Legislation Needed to Control Off Road Vehicles

ORV Damage in Forests  Is Bad and Getting Worse

ORVs can cause tremendous biological damage by reducing the overall above ground biomass, inhibiting the germination and emergence of seedlings, reducing water penetration, and creating a harsher environment for plants and animals to survive. ORVs are frequently cited as the key link in the spread of invasive plants that can turn pristine forest into a biologically degraded monoculture. A major concern is the reduction in biodiversity that results from ORV use.

ORV use has substantially increased, especially in the last decade.  ORVs are acceptable when they stay on their designated trails. It's when they leave the designated trails and go onto private or public lands, that are off limits, that they become a serious problem--damaging property and endangering lives. There are many conscientious ORV users, but it's the ones breaking the laws that give ORVs a bad name.   

Every state and national forest is under siege by outlaw off road motor vehicles that can now pass over almost any terrain. Use of ORVs, including all terrain vehicles (ATVs), exceeds 80 million visitor days in national forests according to David Havlick in his book “No Distant Place: Roads and Motorized Recreation on America’s Public Lands”. ORVs disrupt and compact the soil, and destroy the lichen, fungi, and algal crusts that act as natural soil stabilizers.
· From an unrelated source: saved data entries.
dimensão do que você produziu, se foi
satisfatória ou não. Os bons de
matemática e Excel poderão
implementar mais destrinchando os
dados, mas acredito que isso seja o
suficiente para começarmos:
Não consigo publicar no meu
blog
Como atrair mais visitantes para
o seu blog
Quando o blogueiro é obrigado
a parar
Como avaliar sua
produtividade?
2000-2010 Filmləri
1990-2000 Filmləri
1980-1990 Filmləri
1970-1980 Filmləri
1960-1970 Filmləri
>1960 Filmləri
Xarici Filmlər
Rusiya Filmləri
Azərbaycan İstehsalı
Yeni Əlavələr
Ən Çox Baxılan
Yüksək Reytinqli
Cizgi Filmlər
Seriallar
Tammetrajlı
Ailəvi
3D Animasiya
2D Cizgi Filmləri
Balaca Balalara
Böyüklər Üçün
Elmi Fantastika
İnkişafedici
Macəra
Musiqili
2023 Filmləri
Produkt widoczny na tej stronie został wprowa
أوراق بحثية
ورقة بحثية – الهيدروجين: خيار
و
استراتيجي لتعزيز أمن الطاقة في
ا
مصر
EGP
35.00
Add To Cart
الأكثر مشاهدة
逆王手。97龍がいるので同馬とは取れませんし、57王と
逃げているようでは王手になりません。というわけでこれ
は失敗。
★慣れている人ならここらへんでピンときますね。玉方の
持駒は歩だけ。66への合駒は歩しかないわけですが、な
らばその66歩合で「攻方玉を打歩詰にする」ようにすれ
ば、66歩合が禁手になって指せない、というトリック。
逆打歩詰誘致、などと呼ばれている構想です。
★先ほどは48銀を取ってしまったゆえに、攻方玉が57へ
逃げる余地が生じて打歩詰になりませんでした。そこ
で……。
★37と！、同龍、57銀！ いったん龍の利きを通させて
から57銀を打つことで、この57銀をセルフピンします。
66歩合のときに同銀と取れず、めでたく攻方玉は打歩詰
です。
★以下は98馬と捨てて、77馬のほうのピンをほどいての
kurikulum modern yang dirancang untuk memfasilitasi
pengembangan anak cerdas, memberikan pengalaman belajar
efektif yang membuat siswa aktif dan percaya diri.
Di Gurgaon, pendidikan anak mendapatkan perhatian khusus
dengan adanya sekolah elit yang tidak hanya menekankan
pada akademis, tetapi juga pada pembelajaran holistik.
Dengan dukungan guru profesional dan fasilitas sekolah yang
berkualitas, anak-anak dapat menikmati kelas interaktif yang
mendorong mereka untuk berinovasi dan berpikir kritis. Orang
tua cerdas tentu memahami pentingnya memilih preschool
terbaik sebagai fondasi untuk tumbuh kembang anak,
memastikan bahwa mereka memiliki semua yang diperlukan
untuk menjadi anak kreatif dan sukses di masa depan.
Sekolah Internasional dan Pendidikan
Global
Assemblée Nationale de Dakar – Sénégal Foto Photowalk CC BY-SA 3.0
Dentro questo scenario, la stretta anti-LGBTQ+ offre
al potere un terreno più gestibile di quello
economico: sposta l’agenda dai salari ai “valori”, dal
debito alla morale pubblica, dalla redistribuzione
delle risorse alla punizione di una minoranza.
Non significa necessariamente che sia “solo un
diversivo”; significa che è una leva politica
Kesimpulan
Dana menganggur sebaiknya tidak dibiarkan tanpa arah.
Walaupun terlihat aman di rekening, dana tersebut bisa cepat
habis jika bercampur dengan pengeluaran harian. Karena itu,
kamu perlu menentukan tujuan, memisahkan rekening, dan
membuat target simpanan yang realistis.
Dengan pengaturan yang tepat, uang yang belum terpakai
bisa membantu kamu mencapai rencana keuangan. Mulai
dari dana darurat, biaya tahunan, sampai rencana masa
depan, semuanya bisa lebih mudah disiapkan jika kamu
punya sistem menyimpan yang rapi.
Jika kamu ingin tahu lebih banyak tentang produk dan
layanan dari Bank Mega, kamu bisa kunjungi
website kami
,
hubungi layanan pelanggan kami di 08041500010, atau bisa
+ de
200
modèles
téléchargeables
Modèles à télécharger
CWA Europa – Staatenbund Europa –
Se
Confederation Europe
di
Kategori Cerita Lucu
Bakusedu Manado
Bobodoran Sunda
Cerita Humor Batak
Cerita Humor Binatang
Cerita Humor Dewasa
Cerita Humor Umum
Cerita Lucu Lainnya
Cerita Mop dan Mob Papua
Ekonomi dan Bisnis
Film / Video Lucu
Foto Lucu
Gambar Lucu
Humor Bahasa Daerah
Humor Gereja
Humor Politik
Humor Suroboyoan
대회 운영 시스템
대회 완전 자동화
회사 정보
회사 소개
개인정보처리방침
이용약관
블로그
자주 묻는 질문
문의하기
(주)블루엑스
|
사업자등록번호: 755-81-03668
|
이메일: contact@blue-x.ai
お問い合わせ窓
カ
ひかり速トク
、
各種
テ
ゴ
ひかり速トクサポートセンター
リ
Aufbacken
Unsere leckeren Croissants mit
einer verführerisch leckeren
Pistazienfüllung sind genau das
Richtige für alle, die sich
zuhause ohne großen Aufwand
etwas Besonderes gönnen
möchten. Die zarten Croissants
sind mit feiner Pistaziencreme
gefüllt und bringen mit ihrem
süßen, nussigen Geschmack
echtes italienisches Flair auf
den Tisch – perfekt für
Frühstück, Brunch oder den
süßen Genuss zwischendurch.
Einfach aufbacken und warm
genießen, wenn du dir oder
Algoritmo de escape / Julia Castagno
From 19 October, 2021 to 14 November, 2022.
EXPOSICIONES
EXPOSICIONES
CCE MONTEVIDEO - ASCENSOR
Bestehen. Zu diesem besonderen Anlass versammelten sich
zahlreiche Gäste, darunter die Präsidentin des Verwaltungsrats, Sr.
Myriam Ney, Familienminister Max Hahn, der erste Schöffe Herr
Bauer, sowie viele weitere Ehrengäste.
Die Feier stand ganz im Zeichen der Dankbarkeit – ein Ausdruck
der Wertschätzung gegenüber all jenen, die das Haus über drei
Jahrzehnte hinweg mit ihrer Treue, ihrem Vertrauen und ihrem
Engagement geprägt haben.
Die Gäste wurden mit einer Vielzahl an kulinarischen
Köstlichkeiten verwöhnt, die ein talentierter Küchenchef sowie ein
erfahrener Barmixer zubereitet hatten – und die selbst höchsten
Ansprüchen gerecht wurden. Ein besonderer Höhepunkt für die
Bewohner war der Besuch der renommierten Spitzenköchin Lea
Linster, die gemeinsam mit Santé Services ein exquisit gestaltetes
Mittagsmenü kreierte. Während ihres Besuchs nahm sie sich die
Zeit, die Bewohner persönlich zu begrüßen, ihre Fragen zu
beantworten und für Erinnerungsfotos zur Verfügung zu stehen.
ORVs accelerate the natural processes of water and wind erosion as vehicle tracks create channels and gullies. Their use is resulting in emissions of millions of gallons of contaminants into the soil and water of public lands each year.

Pubic lands in Maryland need protection from ORVs.  Many of these vehicles and their operators are unlicensed. Without licenses or some form of identification, it is difficult to positively identify a vehicle or its operator even when they are found to be trespassing on private land or found in restricted areas on public lands. Without positive identification, law enforcement officers can do little about these infractions even when the operators are reported.

Legislation to license both operators and ORVs is needed to protect Maryland’s pubic lands.  Penalties should be large enough to make the infraction significant to the violator. With few law enforcement officers area assigned to the task and officers assigned enormously large areas that need coverage, it’s been difficult to enforce regulations against illegal use. Citizen’s involvement is critical to reporting illegal use, and citizen’s must have some means of positively identifying of the violators.